About this task >> Supply the number of lines below containing "labels", nothing else.

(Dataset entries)

::::::::::

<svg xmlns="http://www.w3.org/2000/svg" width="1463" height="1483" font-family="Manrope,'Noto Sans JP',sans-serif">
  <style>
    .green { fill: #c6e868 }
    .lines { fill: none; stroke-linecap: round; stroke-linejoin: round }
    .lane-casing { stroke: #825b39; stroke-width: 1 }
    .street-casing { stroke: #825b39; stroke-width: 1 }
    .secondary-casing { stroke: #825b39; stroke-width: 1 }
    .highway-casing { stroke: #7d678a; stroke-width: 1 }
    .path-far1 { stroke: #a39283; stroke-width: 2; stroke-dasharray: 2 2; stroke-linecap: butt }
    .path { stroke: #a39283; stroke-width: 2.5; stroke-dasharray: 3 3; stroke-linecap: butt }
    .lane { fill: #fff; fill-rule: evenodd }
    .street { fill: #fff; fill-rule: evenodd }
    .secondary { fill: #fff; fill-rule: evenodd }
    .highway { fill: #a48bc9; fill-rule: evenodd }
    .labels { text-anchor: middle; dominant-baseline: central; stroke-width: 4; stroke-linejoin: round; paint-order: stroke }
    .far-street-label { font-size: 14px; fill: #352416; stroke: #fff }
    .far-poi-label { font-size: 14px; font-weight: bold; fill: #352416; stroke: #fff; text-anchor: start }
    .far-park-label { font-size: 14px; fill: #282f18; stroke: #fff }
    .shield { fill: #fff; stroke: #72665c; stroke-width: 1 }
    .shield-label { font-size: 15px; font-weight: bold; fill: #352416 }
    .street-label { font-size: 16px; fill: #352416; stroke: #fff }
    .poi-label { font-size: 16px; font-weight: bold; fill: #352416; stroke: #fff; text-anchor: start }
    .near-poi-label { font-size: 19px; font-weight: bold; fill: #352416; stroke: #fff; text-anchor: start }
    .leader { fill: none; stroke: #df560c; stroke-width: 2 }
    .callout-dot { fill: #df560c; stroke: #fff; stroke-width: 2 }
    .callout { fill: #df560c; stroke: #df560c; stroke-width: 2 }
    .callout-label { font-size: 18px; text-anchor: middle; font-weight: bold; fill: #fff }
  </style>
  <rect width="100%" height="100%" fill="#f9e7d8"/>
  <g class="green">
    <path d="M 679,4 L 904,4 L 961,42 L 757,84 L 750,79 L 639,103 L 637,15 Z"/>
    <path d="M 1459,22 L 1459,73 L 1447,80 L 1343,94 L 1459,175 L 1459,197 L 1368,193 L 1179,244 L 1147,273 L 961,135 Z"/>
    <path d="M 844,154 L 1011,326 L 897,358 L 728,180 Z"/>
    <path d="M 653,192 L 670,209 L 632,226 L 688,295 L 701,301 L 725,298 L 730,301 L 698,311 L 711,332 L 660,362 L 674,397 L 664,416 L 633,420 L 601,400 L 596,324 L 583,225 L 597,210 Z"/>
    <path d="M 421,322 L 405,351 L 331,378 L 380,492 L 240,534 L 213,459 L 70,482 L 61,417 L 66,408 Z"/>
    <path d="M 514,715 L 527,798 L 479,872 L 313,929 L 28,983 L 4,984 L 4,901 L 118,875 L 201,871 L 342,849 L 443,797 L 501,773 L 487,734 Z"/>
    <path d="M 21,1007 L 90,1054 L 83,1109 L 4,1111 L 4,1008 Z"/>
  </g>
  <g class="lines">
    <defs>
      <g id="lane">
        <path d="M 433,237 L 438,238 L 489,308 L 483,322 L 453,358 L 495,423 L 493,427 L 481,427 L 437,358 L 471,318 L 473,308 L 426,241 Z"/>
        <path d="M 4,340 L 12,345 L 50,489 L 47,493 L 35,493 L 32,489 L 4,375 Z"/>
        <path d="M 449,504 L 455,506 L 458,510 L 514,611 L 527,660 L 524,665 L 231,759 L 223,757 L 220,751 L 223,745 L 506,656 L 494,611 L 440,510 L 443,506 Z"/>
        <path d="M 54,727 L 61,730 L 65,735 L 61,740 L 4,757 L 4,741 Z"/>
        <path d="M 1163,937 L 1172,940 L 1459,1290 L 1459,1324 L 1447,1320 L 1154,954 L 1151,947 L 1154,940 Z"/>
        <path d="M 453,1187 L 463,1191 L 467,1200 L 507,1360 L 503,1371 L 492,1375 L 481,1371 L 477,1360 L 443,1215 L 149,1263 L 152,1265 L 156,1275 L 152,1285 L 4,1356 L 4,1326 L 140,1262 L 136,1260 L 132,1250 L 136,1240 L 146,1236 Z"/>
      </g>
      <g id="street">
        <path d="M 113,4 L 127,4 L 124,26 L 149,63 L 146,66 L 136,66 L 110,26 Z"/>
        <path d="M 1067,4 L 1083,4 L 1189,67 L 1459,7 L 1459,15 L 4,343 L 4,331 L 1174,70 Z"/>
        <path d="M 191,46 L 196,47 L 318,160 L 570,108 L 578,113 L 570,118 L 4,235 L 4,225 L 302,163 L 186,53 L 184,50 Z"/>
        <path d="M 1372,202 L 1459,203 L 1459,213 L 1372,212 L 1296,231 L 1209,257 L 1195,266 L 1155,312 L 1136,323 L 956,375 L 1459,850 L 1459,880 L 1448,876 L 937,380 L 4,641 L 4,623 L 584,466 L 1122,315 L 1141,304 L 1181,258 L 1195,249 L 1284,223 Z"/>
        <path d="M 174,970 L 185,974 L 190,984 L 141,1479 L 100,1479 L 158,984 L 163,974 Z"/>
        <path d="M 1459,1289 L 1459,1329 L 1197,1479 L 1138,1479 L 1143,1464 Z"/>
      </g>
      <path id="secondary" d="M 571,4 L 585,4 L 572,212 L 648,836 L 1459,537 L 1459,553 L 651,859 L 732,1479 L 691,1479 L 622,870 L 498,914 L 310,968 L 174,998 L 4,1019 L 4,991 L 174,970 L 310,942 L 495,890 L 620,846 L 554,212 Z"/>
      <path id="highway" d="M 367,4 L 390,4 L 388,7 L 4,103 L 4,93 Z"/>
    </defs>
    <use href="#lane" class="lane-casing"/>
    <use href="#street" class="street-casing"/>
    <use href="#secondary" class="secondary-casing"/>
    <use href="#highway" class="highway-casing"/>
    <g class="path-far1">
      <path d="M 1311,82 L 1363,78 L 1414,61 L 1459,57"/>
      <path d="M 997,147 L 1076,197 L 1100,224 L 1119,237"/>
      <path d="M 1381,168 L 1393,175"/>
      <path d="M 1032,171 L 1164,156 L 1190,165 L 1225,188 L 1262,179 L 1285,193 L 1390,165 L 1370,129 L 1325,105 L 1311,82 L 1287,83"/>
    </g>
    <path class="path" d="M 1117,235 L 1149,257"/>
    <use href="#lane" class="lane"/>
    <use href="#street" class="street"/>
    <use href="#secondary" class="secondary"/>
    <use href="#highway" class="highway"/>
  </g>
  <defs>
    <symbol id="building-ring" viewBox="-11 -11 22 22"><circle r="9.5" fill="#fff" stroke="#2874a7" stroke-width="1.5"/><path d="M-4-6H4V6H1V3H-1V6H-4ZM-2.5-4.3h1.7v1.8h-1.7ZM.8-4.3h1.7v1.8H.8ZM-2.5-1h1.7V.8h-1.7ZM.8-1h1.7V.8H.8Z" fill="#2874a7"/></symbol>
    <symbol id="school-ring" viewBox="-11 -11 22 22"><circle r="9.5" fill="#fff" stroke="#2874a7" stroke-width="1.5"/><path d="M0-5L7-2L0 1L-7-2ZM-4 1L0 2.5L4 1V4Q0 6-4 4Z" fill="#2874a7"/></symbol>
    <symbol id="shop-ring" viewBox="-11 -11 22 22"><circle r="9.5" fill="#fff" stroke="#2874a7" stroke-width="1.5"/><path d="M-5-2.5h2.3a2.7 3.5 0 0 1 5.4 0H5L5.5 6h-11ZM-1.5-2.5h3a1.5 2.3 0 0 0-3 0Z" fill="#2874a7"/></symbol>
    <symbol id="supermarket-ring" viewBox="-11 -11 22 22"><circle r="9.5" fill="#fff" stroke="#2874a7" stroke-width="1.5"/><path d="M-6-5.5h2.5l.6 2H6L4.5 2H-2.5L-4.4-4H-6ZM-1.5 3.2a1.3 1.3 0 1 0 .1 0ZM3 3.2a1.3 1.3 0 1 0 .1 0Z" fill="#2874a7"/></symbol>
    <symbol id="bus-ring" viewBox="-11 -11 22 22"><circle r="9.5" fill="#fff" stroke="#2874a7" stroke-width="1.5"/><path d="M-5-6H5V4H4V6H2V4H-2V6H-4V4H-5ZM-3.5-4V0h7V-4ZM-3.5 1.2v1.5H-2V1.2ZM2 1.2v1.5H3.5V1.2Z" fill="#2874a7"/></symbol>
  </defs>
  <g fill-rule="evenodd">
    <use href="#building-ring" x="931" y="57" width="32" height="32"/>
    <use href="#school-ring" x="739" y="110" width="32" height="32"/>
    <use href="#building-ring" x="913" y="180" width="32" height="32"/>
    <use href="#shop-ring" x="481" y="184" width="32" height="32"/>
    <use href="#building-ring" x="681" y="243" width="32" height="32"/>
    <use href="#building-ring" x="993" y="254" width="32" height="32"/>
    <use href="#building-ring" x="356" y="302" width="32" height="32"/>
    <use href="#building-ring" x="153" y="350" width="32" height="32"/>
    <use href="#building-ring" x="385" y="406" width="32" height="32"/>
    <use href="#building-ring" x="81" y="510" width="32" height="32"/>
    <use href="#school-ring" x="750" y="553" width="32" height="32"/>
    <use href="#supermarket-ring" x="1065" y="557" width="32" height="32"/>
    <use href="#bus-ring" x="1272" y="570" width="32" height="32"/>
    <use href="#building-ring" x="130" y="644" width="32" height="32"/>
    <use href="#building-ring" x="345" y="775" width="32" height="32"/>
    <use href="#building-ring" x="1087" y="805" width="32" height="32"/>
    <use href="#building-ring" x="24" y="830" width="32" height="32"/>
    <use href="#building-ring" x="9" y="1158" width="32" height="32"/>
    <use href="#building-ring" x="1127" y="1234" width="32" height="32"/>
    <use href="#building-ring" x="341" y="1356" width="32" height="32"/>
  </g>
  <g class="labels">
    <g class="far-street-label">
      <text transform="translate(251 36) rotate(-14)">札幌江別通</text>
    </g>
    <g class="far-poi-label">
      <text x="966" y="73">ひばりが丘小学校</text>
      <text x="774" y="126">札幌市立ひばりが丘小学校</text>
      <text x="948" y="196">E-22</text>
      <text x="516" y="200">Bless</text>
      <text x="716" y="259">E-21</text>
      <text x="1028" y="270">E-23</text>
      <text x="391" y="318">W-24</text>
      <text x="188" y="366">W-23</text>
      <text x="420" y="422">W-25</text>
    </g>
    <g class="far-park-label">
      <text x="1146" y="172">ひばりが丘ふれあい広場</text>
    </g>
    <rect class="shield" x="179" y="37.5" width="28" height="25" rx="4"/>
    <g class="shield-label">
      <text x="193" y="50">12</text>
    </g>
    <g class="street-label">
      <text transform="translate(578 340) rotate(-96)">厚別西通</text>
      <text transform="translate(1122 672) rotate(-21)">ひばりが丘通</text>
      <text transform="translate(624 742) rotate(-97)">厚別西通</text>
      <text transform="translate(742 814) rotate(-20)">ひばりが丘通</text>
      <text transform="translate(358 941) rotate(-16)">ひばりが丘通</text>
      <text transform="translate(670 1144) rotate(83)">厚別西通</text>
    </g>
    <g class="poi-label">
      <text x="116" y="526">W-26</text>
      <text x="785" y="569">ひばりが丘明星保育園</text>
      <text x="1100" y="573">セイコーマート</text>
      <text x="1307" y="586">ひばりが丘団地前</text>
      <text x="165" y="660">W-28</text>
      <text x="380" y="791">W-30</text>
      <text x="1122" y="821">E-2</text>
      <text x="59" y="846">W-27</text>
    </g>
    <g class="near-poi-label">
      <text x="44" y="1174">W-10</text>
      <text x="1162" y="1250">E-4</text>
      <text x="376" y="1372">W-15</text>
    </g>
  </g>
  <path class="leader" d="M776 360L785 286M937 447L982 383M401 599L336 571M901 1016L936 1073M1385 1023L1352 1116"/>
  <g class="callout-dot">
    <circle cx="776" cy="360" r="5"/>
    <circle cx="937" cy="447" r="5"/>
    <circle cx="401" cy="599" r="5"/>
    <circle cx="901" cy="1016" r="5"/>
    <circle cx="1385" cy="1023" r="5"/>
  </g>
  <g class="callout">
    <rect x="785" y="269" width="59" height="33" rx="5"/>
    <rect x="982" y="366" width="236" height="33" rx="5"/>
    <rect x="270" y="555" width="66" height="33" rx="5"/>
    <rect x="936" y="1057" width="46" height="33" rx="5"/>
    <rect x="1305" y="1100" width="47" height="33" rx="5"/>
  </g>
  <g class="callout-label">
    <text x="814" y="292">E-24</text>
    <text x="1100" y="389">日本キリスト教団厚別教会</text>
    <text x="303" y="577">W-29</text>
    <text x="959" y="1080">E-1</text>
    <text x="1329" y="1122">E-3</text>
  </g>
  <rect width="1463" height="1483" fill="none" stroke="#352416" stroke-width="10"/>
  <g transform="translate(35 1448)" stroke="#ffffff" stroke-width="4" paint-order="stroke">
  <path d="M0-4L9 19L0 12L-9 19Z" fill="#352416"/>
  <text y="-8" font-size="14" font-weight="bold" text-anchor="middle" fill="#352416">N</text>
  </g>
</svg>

::::::::::

Finished task >> 2